De longues minutes passent. Je me calme. Je passe la main dans mes cheveux, j’ai la paume rouge de sang. Je me relève. Au passage, je jette un œil méfiant, animal, du côté du salon. L’amant est assis sur le canapé, fume une cigarette. Il fixe mes brouillons comme si à force de les hypnotiser il allait déchiffrer leur magma impénétrable de langue étrangère.
Bien sûr qu’il m’a entendu sortir de la chambre, qu’il sent ma présence. J’espère qu’il dise quelque chose qui me rassurerait.
Je m’approche, m’appuie contre le mur à l’entrée de la pièce, je n’ose pas vraiment avancer davantage. Il expire sa fumée pensivement, écrase sa cigarette dans le cendrier entre les cadavres de bouteilles, les glaçons en miettes fondantes et les papiers déchirés, il se lève.
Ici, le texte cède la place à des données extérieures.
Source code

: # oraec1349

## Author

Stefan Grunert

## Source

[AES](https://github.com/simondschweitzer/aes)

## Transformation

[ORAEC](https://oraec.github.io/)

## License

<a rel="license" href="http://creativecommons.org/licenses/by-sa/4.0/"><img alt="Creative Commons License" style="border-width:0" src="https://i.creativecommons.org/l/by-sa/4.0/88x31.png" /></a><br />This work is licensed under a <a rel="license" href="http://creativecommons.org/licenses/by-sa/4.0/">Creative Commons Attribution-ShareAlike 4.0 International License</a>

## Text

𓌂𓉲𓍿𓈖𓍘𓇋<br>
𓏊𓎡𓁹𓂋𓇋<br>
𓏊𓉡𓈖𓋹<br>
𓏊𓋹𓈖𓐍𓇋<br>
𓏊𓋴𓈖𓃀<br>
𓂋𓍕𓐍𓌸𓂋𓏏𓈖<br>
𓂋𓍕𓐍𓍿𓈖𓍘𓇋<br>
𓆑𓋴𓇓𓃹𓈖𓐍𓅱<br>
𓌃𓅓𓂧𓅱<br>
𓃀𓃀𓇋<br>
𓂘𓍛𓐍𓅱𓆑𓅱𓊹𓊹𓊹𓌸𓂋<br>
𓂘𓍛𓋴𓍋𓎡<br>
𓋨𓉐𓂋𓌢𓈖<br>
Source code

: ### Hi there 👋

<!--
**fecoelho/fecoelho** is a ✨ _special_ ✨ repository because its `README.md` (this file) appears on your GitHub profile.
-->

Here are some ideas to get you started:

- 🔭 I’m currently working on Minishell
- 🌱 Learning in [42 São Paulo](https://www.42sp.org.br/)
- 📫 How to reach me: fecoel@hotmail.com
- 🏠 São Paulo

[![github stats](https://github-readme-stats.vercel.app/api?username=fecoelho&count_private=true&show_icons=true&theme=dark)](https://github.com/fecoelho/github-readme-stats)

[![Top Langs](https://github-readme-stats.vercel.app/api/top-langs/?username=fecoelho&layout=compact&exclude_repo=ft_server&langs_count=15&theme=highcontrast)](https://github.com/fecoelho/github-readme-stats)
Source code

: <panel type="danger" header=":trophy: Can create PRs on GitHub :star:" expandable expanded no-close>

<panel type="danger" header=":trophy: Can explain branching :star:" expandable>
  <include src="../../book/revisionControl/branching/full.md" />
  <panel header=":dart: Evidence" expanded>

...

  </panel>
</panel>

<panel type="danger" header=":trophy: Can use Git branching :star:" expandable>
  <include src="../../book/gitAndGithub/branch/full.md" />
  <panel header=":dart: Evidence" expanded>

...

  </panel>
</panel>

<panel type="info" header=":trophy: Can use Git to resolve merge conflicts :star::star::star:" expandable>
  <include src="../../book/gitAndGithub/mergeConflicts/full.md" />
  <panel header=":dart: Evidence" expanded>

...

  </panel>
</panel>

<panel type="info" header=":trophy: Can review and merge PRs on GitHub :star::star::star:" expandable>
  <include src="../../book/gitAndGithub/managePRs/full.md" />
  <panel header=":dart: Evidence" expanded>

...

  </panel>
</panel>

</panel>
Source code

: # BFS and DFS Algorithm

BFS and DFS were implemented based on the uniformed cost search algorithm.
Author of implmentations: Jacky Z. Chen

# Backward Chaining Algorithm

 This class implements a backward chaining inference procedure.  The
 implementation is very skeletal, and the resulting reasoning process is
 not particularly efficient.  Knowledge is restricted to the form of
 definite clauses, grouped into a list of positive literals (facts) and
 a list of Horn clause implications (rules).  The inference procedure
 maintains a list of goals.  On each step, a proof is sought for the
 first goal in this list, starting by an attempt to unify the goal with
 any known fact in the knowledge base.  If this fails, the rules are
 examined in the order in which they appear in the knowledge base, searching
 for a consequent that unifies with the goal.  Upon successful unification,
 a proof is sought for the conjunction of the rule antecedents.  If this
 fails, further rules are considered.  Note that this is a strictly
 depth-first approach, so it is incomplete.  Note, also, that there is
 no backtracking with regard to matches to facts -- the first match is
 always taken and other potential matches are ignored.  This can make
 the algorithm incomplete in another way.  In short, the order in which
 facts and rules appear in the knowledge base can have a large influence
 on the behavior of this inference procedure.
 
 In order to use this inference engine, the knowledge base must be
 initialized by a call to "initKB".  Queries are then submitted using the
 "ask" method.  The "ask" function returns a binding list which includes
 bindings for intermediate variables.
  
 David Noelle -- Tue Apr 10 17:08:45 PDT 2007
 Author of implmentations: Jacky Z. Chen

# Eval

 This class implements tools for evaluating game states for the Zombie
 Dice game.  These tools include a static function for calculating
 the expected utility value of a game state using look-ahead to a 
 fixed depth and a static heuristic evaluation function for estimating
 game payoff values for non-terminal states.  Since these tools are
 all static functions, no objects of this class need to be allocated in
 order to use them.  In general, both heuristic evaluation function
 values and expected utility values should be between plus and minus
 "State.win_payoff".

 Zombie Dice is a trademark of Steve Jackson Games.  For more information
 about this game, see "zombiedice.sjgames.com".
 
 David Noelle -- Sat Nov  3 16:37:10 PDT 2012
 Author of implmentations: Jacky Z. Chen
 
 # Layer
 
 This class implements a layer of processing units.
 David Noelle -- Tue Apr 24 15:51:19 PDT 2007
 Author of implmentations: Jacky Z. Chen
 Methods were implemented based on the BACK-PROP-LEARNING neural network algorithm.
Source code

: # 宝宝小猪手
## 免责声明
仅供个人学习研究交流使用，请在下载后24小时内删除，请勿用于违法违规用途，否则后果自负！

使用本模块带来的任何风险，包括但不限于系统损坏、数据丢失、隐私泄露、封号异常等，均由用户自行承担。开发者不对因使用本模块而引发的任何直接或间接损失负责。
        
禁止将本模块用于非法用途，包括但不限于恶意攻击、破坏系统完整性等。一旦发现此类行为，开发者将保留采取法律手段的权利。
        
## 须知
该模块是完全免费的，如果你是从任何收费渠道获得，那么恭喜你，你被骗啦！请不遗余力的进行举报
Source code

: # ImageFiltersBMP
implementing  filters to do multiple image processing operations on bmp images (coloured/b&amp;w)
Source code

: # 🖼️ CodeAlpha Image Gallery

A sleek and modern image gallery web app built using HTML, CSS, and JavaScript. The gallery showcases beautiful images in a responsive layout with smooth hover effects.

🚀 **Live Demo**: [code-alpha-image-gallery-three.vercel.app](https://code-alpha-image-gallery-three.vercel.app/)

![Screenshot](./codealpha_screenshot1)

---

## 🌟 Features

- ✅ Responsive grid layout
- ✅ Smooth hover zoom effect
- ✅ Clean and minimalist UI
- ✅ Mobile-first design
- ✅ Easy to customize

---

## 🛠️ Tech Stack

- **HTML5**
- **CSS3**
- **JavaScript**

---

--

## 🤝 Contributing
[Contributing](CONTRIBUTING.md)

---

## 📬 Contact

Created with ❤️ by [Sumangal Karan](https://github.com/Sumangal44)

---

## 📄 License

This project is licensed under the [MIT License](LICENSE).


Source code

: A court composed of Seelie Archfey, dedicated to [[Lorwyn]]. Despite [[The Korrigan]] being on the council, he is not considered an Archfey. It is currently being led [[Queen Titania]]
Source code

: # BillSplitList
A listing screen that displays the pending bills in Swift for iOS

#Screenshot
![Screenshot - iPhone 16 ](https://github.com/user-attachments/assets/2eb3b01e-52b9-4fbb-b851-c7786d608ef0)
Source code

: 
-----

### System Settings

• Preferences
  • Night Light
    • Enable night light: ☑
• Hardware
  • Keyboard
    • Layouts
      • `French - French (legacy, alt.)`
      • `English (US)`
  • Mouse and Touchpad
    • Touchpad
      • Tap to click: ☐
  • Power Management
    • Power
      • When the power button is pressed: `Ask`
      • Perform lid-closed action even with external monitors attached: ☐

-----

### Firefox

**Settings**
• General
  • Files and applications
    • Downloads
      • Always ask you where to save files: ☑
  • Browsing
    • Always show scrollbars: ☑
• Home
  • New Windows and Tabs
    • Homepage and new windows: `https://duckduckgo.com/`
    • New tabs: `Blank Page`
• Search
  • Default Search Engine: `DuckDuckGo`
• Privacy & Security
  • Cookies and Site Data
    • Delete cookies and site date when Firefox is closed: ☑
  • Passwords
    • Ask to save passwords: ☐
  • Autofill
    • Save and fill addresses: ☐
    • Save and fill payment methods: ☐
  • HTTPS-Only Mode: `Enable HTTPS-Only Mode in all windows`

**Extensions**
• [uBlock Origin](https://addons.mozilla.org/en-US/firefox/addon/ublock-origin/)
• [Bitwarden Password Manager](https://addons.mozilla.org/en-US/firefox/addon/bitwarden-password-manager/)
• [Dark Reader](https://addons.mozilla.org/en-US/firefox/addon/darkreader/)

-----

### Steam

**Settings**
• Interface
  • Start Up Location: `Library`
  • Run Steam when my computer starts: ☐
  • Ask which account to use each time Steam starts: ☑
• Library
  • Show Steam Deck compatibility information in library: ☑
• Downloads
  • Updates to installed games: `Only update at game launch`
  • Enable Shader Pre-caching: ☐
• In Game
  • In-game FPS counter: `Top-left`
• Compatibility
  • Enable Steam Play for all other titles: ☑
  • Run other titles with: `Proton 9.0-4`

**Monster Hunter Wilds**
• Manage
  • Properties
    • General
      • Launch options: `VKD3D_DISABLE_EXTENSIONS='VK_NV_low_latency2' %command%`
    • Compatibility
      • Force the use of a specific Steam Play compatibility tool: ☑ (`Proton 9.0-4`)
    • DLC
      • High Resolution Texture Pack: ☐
Au passage il dépose un baiser sur mon épaule, et me dit les yeux dans les yeux, catégorique,
Don’t you even try to kill yourself.
Et il retourne se coucher. J’embrasse du regard la scène sans dessus dessous. Des lambeaux d’histoires, d’amour et de violence éparpillés au sol, qu’éclaire faiblement déjà, troublant l’horizon, la lumière du jour qui se lève entre chien et loup, sur Istanbul impassible.